*Action item*
Find the line that contains "Mehr Informationen" in the entries below. Write out that line and all that follow it, unchanged and alone.

*The records*
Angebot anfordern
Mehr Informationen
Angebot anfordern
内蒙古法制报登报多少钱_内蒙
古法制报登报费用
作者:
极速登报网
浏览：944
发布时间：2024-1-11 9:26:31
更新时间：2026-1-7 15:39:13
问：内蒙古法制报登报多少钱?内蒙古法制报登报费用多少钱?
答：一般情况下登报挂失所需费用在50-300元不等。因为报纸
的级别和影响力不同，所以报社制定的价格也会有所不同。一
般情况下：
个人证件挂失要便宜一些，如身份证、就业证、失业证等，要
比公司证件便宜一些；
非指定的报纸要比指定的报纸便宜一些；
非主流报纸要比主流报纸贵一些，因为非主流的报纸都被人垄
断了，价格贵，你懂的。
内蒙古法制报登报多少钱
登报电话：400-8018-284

*Solution to this exercise*
Mehr Informationen
Angebot anfordern
内蒙古法制报登报多少钱_内蒙
古法制报登报费用
作者:
极速登报网
浏览：944
发布时间：2024-1-11 9:26:31
更新时间：2026-1-7 15:39:13
问：内蒙古法制报登报多少钱?内蒙古法制报登报费用多少钱?
答：一般情况下登报挂失所需费用在50-300元不等。因为报纸
的级别和影响力不同，所以报社制定的价格也会有所不同。一
般情况下：
个人证件挂失要便宜一些，如身份证、就业证、失业证等，要
比公司证件便宜一些；
非指定的报纸要比指定的报纸便宜一些；
非主流报纸要比主流报纸贵一些，因为非主流的报纸都被人垄
断了，价格贵，你懂的。
内蒙古法制报登报多少钱
登报电话：400-8018-284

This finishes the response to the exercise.